Microsoft sees ethics as an aspect of AI the industry needs to address. Michael Philips, assistant general counsel at Microsoft, said: “We don’t debate so much about can computers achieve these things. The real question is, should they?”

Microsoft has an AI and Ethics in Engineering and Research (AETHER) Committee. “The technology is out there and it is moving very quickly,” said Philips. “Some fantastic things have happened at the EU and in Singapore. But there is a real gap still between these concepts and getting to a framework and then translating to actual practices.”

Microsoft, and others including Google, are “calling for policy makers to become more engaged”. Regulation will be focused on sector-specific applications such as facial recognition, he said.

“There are calls to put a moratorium on the technology. We hear the concerns, but the promise of the technology is so significant that just putting it on ice really isn’t the way to get through the issues.”

A history of extrapolating developer complexity

Microsoft’s developer platform used to be characterised by end-to-end Windows, .net and SQL Server. But the world of machine learning and AI is dominated by open source. This is something the company now embraces.

“Our focus is on how do we build powerful composable pieces that can be used independently and that embrace open protocols, whether it’s HDFS [Hadoop Distributed File System], whether it’s Spark, PyTorch or TensorFlow, Python, and the rich variety of open source. So customers have maximum flexibility,” said Guthrie.

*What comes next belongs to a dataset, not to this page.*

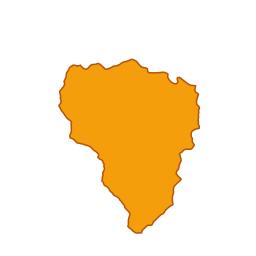 Gozhing, Shemgang, Bhutan, rotated 130°
{"feature_id": "84629894B58604121437268", "entity_name": "Gozhing", "entity_type": "district", "adm_level": 2, "iso_a3": "BTN", "parent_name": "Bhutan", "parent_adm1": "Shemgang", "projection": "natural_earth1", "projection_center": [90.921, 26.963], "detail": "fine", "context": "isolated", "style": "filled", "palette": "amber", "viewbox_px": 256, "rotation_deg": 130, "n_neighbors": 0, "source": "geoboundaries", "source_scale": "gbopen_adm2", "svg_char_len": 5821}
<svg xmlns="http://www.w3.org/2000/svg" viewBox="0 0 256 256"><g transform="rotate(130 128 128)"><path d="M52.2,103.3L53.2,105.0L54.7,107.0L55.4,108.7L55.7,111.7L55.8,113.8L56.0,117.3L56.0,119.4L56.3,121.2L56.8,121.8L57.6,122.4L58.0,122.4L58.8,121.8L59.8,120.5L60.3,119.6L61.2,119.3L62.3,119.2L62.8,119.4L63.4,119.7L63.8,120.3L64.0,120.7L64.7,122.2L65.0,124.0L64.9,125.7L64.8,126.8L64.5,127.7L64.3,128.3L63.9,129.6L63.2,130.6L61.8,131.5L61.2,131.9L61.0,132.5L61.0,133.1L61.6,134.7L62.2,136.4L63.1,137.4L65.1,139.3L67.9,142.1L68.7,143.2L70.9,145.8L71.8,146.8L72.2,147.5L72.2,148.5L72.1,149.0L71.8,149.6L70.6,150.7L70.2,151.2L70.2,151.8L70.6,153.1L71.7,154.9L72.3,156.1L72.6,156.7L72.4,157.4L72.5,158.2L72.4,159.4L71.9,162.3L71.7,163.6L71.6,164.2L71.5,164.9L71.7,165.6L72.3,168.0L73.1,169.3L74.5,170.3L75.8,170.7L78.0,172.0L80.3,173.8L81.1,174.2L82.0,174.5L83.0,174.9L84.6,175.2L86.0,175.9L87.2,176.4L88.0,176.9L88.7,177.7L89.4,178.4L89.8,178.7L90.9,179.3L91.5,179.4L92.4,179.7L93.6,180.3L94.4,180.6L94.9,181.0L95.3,181.3L95.8,181.6L96.3,181.8L97.0,182.3L97.4,183.2L97.5,184.0L97.3,185.5L97.3,186.2L97.2,188.9L97.2,190.4L97.3,190.9L97.4,191.5L97.4,191.9L97.8,192.4L98.5,192.9L99.3,193.4L100.3,194.0L101.0,194.8L101.7,195.5L102.0,195.9L102.3,196.2L103.5,196.8L104.1,196.9L105.3,197.1L107.6,197.0L110.0,197.8L111.0,200.0L110.9,202.2L110.6,205.0L111.0,205.1L111.8,205.5L112.2,206.0L112.5,206.3L113.1,206.9L113.6,207.4L113.8,208.4L114.1,209.1L114.5,209.7L114.7,210.0L115.1,210.4L115.7,210.6L116.2,210.7L117.0,211.0L117.7,211.3L118.3,211.4L119.2,211.5L120.1,211.4L120.8,211.1L122.0,210.9L123.9,210.6L125.7,210.4L127.2,209.2L128.2,208.5L129.2,208.1L130.8,207.6L132.3,207.2L133.3,207.0L134.1,205.9L135.2,204.7L135.8,204.6L137.3,204.0L137.9,203.9L138.5,203.9L139.2,204.0L139.9,204.0L140.8,203.9L142.5,203.9L143.6,204.0L144.2,203.5L144.9,202.8L145.5,202.0L146.4,200.7L147.6,199.5L148.6,199.2L149.0,198.3L150.2,196.9L151.5,195.7L152.7,195.5L153.6,195.5L154.5,195.5L155.5,195.1L155.7,194.4L156.2,193.0L157.0,191.2L157.5,190.2L157.8,188.5L157.9,187.7L158.1,187.0L159.7,181.2L159.6,178.8L159.5,177.4L159.5,176.3L159.6,175.1L160.0,175.1L161.5,174.1L162.2,173.6L162.8,173.1L163.1,172.6L163.3,172.3L163.8,171.8L164.3,171.5L165.2,170.8L165.7,170.3L166.1,170.0L166.5,169.7L167.1,169.1L167.5,168.9L168.0,168.8L168.7,168.6L169.2,168.5L170.4,168.0L171.1,167.6L171.8,167.1L172.3,166.6L172.7,165.8L172.6,165.3L172.3,164.9L172.1,164.3L171.9,163.8L171.7,163.1L171.8,162.6L171.8,162.2L171.8,161.4L171.8,160.3L171.9,159.8L172.0,159.3L172.1,158.7L172.2,157.9L172.1,157.4L171.8,156.8L171.4,156.2L171.0,155.4L170.7,154.9L170.5,154.4L170.1,153.7L169.8,153.2L169.3,152.1L169.1,151.6L168.9,151.0L168.7,150.5L168.4,149.8L168.2,149.3L168.1,148.9L167.5,147.9L167.2,146.9L167.0,146.3L166.8,145.9L166.8,145.4L166.7,144.9L166.6,144.1L166.6,143.5L166.9,142.1L166.8,141.3L167.0,140.8L167.0,140.3L166.9,138.9L166.8,138.1L166.7,137.0L166.8,135.6L167.0,134.1L167.2,133.6L167.5,133.1L168.1,132.8L168.7,132.7L169.3,132.5L169.7,132.3L170.0,131.9L170.0,131.4L170.0,130.8L170.0,130.1L170.0,129.6L169.9,129.1L169.8,128.6L169.4,127.8L169.5,127.1L169.6,126.3L169.9,125.7L170.4,124.9L170.9,123.9L171.0,123.2L171.5,122.8L171.9,122.4L172.6,122.0L173.1,121.6L173.4,121.1L173.7,120.5L174.2,119.9L174.9,119.6L175.8,119.2L176.9,118.9L178.0,118.8L178.6,118.4L178.9,118.1L179.6,117.7L180.0,117.2L180.2,116.8L180.6,116.4L181.2,116.4L181.6,116.3L182.1,116.0L182.5,115.8L182.9,115.4L183.4,115.0L183.8,114.8L184.2,114.7L184.9,114.1L185.4,113.9L185.4,113.2L185.4,112.6L185.6,112.1L186.0,111.5L186.4,110.6L186.6,110.2L186.9,109.7L187.1,109.3L187.1,108.9L186.8,108.0L186.7,107.3L186.5,106.3L186.6,105.3L186.6,104.7L186.9,103.8L187.1,102.8L187.6,101.6L187.9,100.9L187.8,99.9L188.0,97.7L188.3,96.8L188.6,95.8L188.5,95.3L188.4,94.8L188.3,94.3L188.0,93.6L187.9,92.7L187.7,91.1L187.7,90.0L187.7,89.6L188.0,88.9L188.4,88.3L188.4,87.0L188.7,85.8L189.1,84.1L189.4,82.0L189.9,80.6L190.3,79.8L190.8,79.5L191.0,79.0L191.3,77.9L191.3,76.4L191.5,75.3L191.8,73.2L192.2,72.0L192.9,71.0L193.8,70.6L194.5,70.2L195.7,69.8L197.7,68.9L198.9,68.1L199.7,67.3L200.7,66.5L201.2,66.0L202.4,65.3L203.4,65.0L203.7,62.9L203.5,61.6L203.5,60.2L203.8,58.1L203.5,55.6L203.4,54.5L202.6,53.5L201.0,51.7L200.0,50.6L199.5,50.2L197.6,51.2L197.0,51.4L195.5,51.1L193.0,50.8L192.3,50.7L190.6,50.6L189.7,50.3L189.0,49.2L188.5,48.6L187.7,48.1L187.3,47.5L186.6,47.4L185.3,47.7L184.4,48.0L182.5,48.1L180.1,47.7L178.4,47.6L176.4,47.5L174.7,47.2L172.7,46.9L171.5,46.2L170.9,46.0L170.3,46.0L168.5,46.2L166.5,46.4L164.2,46.1L162.1,45.8L159.8,45.2L158.6,44.5L157.6,44.5L155.6,46.8L153.9,48.4L151.6,50.1L149.0,51.2L147.9,51.7L146.6,53.2L145.4,54.0L144.5,54.7L142.7,55.1L140.5,55.0L137.5,54.7L134.2,54.2L133.3,54.2L133.0,54.5L132.9,55.2L132.8,56.0L132.8,57.9L132.5,59.4L132.3,60.3L132.2,61.6L131.4,62.0L130.7,62.6L129.8,62.8L129.1,62.9L127.9,62.8L126.9,63.0L126.0,63.4L124.8,64.1L124.0,64.6L123.3,65.2L121.9,65.3L121.0,65.7L120.6,65.9L119.4,66.2L118.9,66.2L117.7,67.4L116.7,69.1L115.7,70.1L115.0,71.8L114.1,72.0L112.4,71.4L111.3,71.2L110.4,71.1L109.4,71.3L108.5,70.9L107.4,70.3L106.0,68.8L105.0,67.5L103.8,66.2L103.0,66.0L101.8,65.8L99.9,66.2L99.2,66.0L98.4,66.4L97.9,67.6L97.6,68.9L97.1,70.1L96.2,70.8L95.7,71.3L94.9,71.7L94.4,72.7L93.8,74.0L92.5,75.4L91.7,76.1L90.6,76.5L89.3,76.9L88.1,76.6L86.9,76.0L86.0,75.8L84.8,75.1L83.8,74.3L82.4,73.3L81.9,73.7L80.7,74.6L80.3,75.7L80.2,76.4L79.6,76.9L78.8,77.1L78.0,78.5L76.9,79.2L76.5,79.7L75.6,80.1L74.5,80.7L73.2,82.0L72.4,82.7L71.3,83.3L70.5,83.9L69.8,84.6L69.6,85.1L69.1,85.4L68.0,85.7L67.5,85.6L66.9,86.0L66.2,86.8L65.9,87.8L65.8,88.8L65.7,90.0L65.6,90.5L65.2,91.0L64.7,91.4L64.3,92.1L63.3,92.7L62.4,93.3L61.4,93.8L59.1,94.8L58.1,95.3L57.3,95.5L56.7,96.3L56.9,97.9L56.9,99.9L56.5,100.6L55.5,101.4L54.7,102.0L53.1,102.8L52.2,103.3Z" fill="#f59e0b" stroke="#b45309" stroke-width="1.5"/></g></svg>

These tools are challenging for organisations without data science skills, so the company also provides pre-built AI services. Azure Cognitive Services packages AI in the fields of vision, knowledge analysis, speech, language, anomaly detection and finally search, making it possible for non-specialist developers to build AI solutions.

Democratisation of technology.

“If you look back at Microsoft’s history, that’s always been our approach. Once, building anything with a UI was super hard. Then Visual Studio and Visual Basic came along and changed it,” said Guthrie.

Given Guthrie’s background and Microsoft’s track record in the developer community, from an AI-perspective, it is more evidence that under CEO Satya Nadella the company is becoming less interested in consumer technology.